Page ::
##############################
Practical Concert Work

Fred Sturm fssturm@unm.edu
Sun, 30 May 2004 17:34:14 -0600


Hi Dave,
	I agree, I don't want to feel the hammer letting off on the string. I 
suppose we all have different approaches to how we measure actual letoff 
distance. I do it by eye, by feel, and by response, so an actual 
measurement number is probably not an accurate representation. But I sure 
do go for less than 2 mm, in the neighborhood of 1 - 1.5.
	There was a time I shied away from such close tolerance because blocking 
problems showed up. But further analysis showed it occured where I had 
dimpled regulating buttons. Or brand new, fuzzy ones. So I started ironing 
my letoff buttons, and that problem disappeared.
	Of course, different parts of the country experience different changes, 
and we all learn from our own experiences. Bottom line, I have not found 
closer letoff tolerances risky. I do fine regulation over the summer, and 
almost never find an incipient blocking hammer during the school year when 
touching up. Nor do I find double-striking an issue. I guess that has to be 
qualified with controlled aftertouch, drop, front rail punching firmness, 
check distance, yadda, yadda. There's no simple answer to any question 
concerning pianos.
##############################
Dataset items
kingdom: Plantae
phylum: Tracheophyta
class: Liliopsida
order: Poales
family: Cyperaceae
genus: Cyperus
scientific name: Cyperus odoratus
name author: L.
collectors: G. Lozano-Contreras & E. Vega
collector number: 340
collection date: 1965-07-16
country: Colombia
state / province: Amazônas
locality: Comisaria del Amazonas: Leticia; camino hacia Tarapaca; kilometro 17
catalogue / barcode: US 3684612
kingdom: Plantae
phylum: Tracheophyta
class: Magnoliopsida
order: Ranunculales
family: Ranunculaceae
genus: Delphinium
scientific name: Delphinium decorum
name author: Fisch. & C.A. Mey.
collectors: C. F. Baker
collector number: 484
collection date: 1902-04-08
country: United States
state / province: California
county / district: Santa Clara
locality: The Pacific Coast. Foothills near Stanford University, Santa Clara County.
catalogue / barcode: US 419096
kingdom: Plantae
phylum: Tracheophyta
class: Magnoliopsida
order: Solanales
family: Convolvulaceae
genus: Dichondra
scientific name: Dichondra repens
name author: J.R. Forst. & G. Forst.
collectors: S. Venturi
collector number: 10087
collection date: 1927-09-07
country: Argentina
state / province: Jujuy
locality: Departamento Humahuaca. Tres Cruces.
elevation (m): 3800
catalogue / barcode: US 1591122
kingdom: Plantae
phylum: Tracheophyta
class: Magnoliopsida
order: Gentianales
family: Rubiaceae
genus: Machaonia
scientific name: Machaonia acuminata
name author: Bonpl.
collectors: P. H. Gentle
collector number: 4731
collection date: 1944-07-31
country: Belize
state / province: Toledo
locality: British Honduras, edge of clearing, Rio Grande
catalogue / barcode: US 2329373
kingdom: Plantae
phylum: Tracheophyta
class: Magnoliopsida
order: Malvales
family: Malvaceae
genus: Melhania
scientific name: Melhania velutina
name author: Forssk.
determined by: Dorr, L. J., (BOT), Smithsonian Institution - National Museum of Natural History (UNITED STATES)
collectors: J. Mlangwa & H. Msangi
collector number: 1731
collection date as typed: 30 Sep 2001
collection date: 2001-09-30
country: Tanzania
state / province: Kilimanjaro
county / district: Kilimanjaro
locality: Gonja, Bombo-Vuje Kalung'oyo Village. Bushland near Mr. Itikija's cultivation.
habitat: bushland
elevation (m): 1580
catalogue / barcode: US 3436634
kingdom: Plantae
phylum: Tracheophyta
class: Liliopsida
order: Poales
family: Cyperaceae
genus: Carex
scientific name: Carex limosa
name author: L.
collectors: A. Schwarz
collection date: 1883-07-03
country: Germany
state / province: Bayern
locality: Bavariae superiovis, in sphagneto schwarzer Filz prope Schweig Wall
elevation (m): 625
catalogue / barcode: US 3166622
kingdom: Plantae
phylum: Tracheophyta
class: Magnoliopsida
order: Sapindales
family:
##############################
Retype the piano letoff message word for word, everything from "Of course, different" down to "concerning pianos.". Rely only on the text for what follows.

Written solution ::
Of course, different parts of the country experience different changes, 
and we all learn from our own experiences. Bottom line, I have not found 
closer letoff tolerances risky. I do fine regulation over the summer, and 
almost never find an incipient blocking hammer during the school year when 
touching up. Nor do I find double-striking an issue. I guess that has to be 
qualified with controlled aftertouch, drop, front rail punching firmness, 
check distance, yadda, yadda. There's no simple answer to any question 
concerning pianos.